On that note, I came across a post on NYtimes.com called In Praise of Autism (after reading a tweet from @autismcrisis). The basic concept is that the autistic point of view can be very valuable in higher education and in information technology. The article seemed like old news, but the comments were what drew my attention. There were several people who felt that the article ignored the desperate plight of "low functioning" or "severely" autistic individuals.
Here's my response to that viewpoint:
I am a parent of a significantly autistic child. I'm not sure what his functioning level will be when he's looking for a job, but right now his disability is very apparent and often makes his life difficult. It also severely limits many of the things our family can do together.
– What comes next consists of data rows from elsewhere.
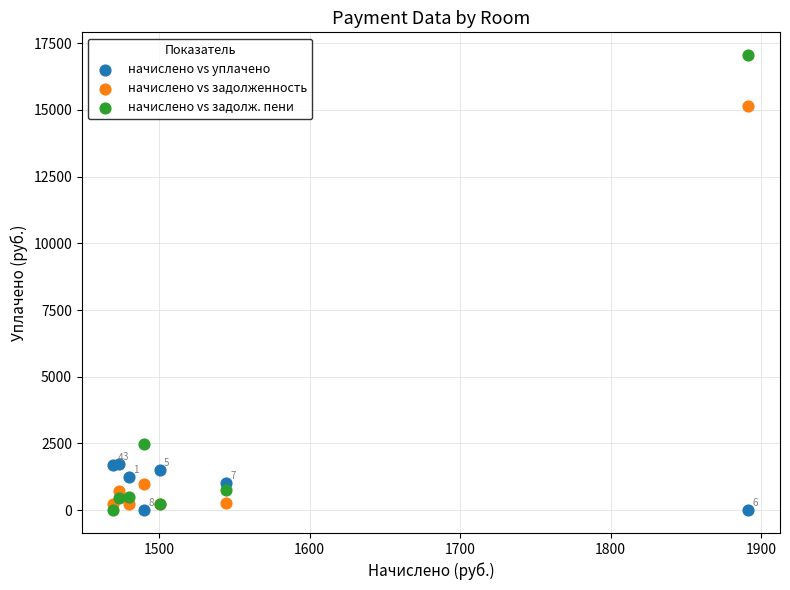

Which series contains the highest Y value?

начислено vs задолж. пени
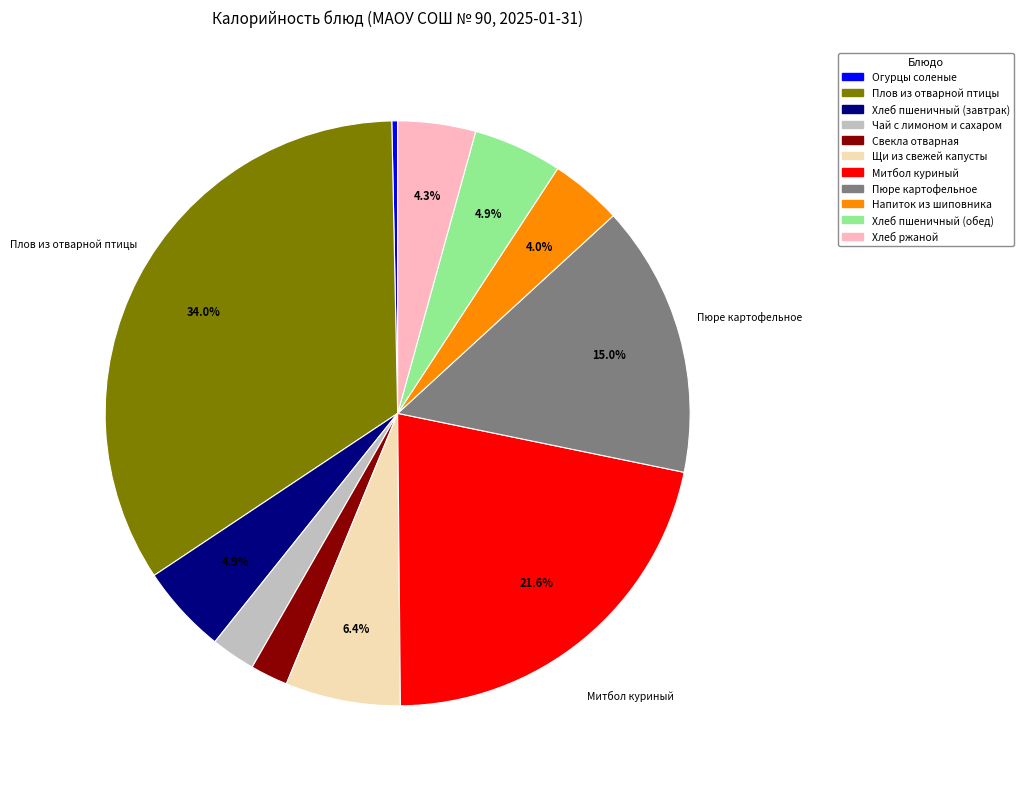

How many segments does this pie chart have?

11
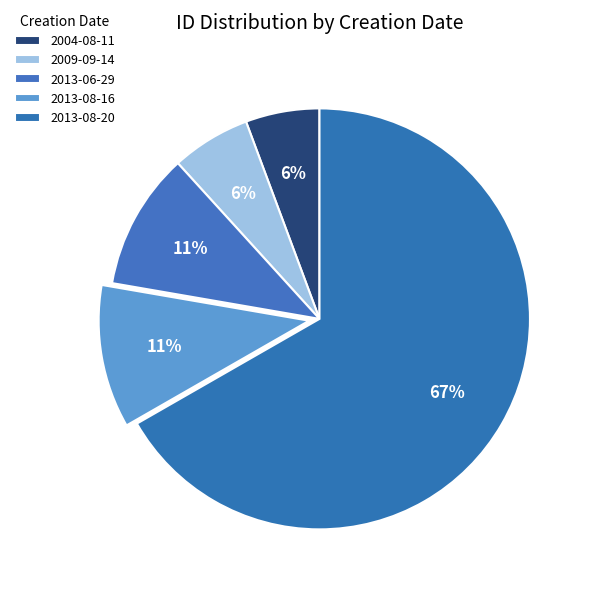

Which category has the biggest portion of the pie?

2013-08-20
I totally disagree with the commentors here that say if you had a severely autistic child discussions of the value of autistics in the workforce are a waste of time. I want my son to be included in society and included in a mainstream classroom. For that to happen society must see the value of my child and his potential. The discussion of the value of the different viewpoints those with Aspergers bring helps our argument. Although there is extra work to include him, there is payoff. Even if my son doesn't enter the workforce, the kids that have been in class with him will be more compassionate towards their co-workers who are on the spectrum.
On the other hand, the continual demonization of autism and how it has ruined this or that plan or path is not helpful to us. When it's implied that autism has taken our "real" child away from us, why should society waste it's time on the dregs that are left? As parents of more significantly affected autistic kids we have to convince society to accept our kids and find value in them. That means we have to do the same ourselves. The next step is to strongly object when anyone tells us that autism is (and by association, our kids are) a disaster and the only solution is eradication.
Just to make it clear - I love msk for the person he is, and that includes the fact that he is autistic. He would not be the person that I love if he were not autistic. In a similar vein, I would not be the person that I am if he were not autistic.